Your instructions: Omit all pictures. Quote only the lines from the one with "book: present [796,716,977,873]" through the end of the material below.
___
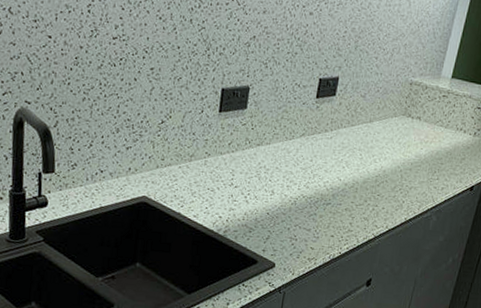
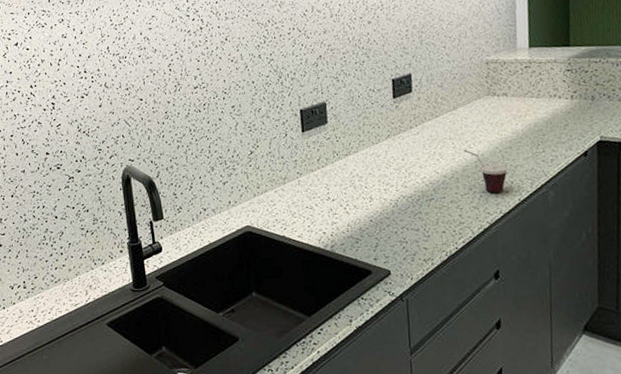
cup: none [368,162,403,209] -> present [463,149,508,193]

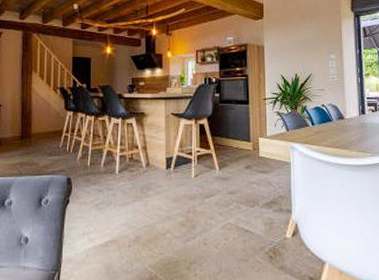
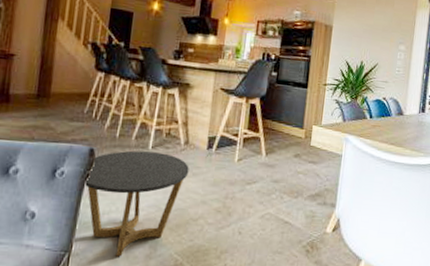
side table: none [65,176,152,273] -> present [83,150,189,257]

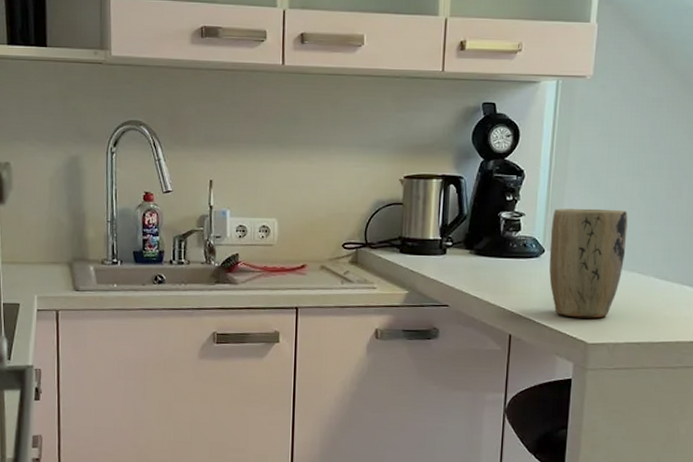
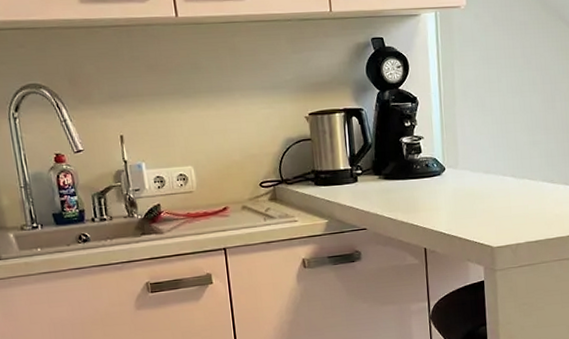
plant pot: present [549,208,628,319] -> none [448,124,515,226]

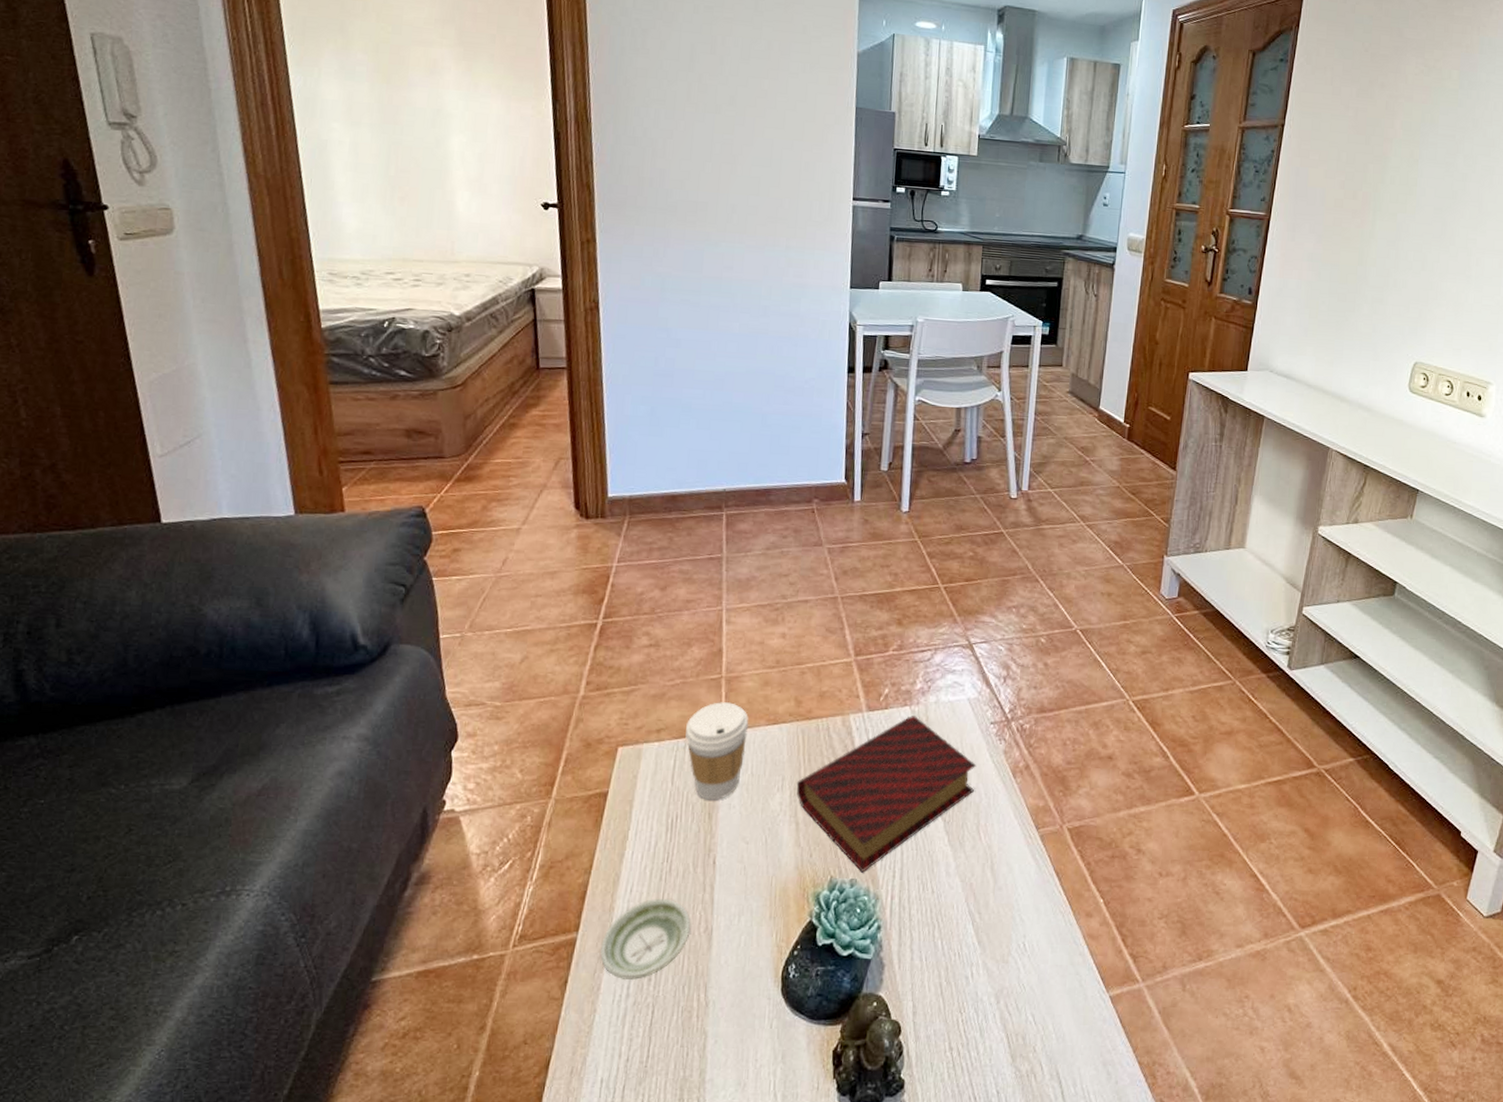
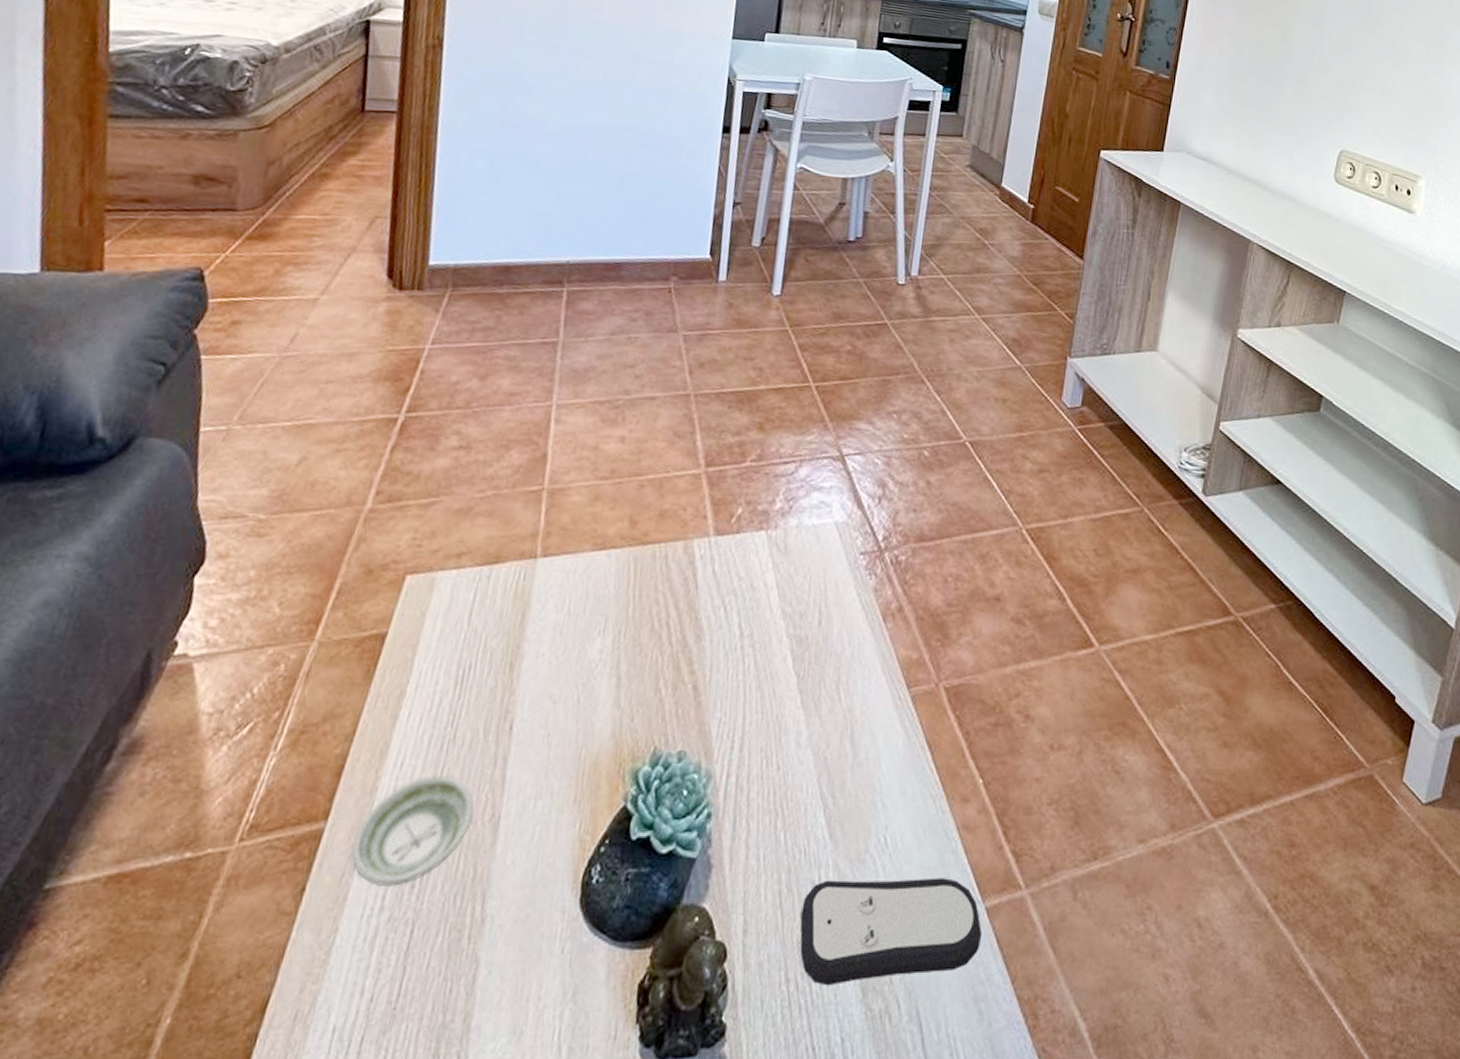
coffee cup: present [685,702,749,800] -> none [491,520,571,646]
book: present [796,716,977,873] -> none [621,542,841,743]
remote control: none [958,974,1108,1053] -> present [800,878,983,986]

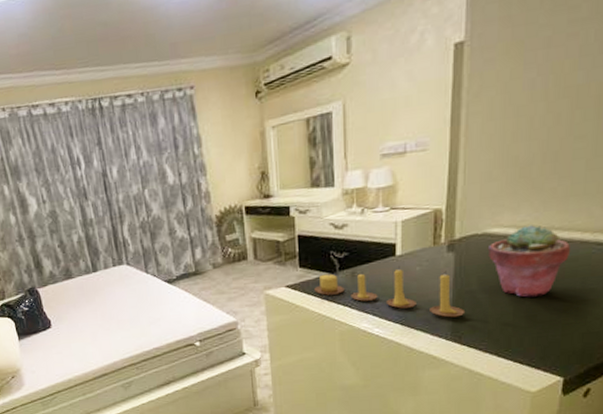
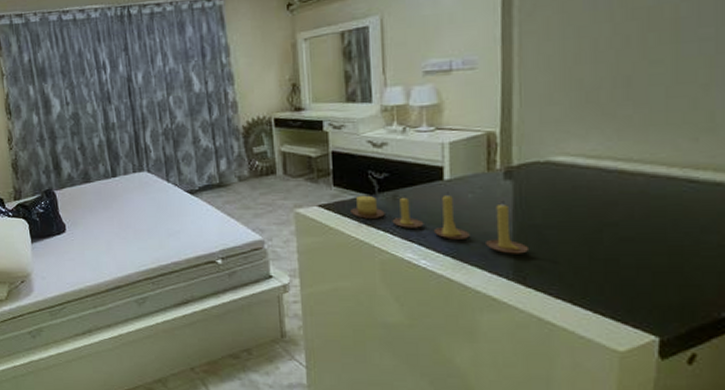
potted succulent: present [487,225,571,297] -> none [552,155,656,237]

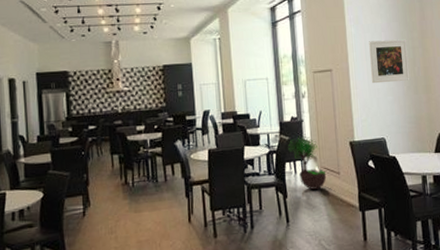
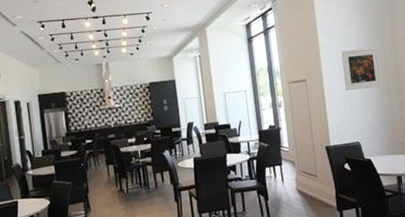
potted tree: present [288,135,327,190] -> none [267,142,305,192]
___
Solved problem:
book: present [796,716,977,873] -> none [621,542,841,743]
remote control: none [958,974,1108,1053] -> present [800,878,983,986]

potted succulent: present [487,225,571,297] -> none [552,155,656,237]

potted tree: present [288,135,327,190] -> none [267,142,305,192]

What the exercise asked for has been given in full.